● **About this task**
What you return must match the entries word for word, minus the pictures.

%%

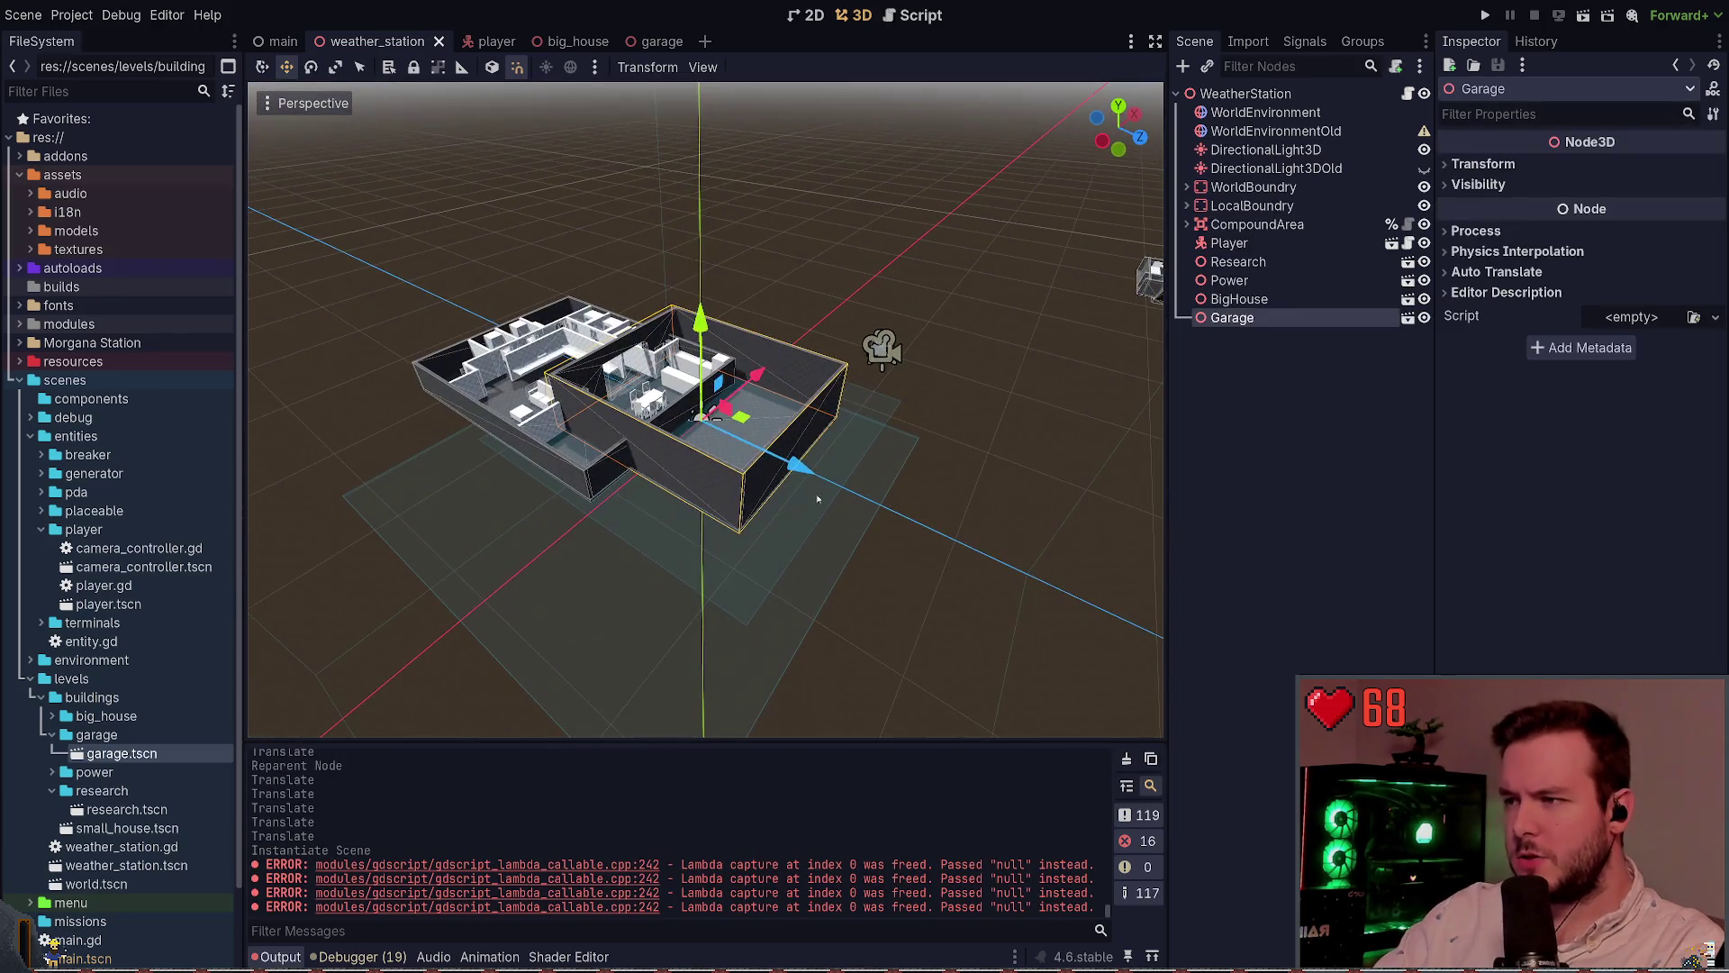
mouse_move(706, 388)
mouse_down()
mouse_move(753, 388)
mouse_move(1004, 252)
mouse_up()
key(f)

%%

● **Solution to this problem**
mouse_move(706, 388)
mouse_down()
mouse_move(753, 388)
mouse_move(1004, 252)
mouse_up()
key(f)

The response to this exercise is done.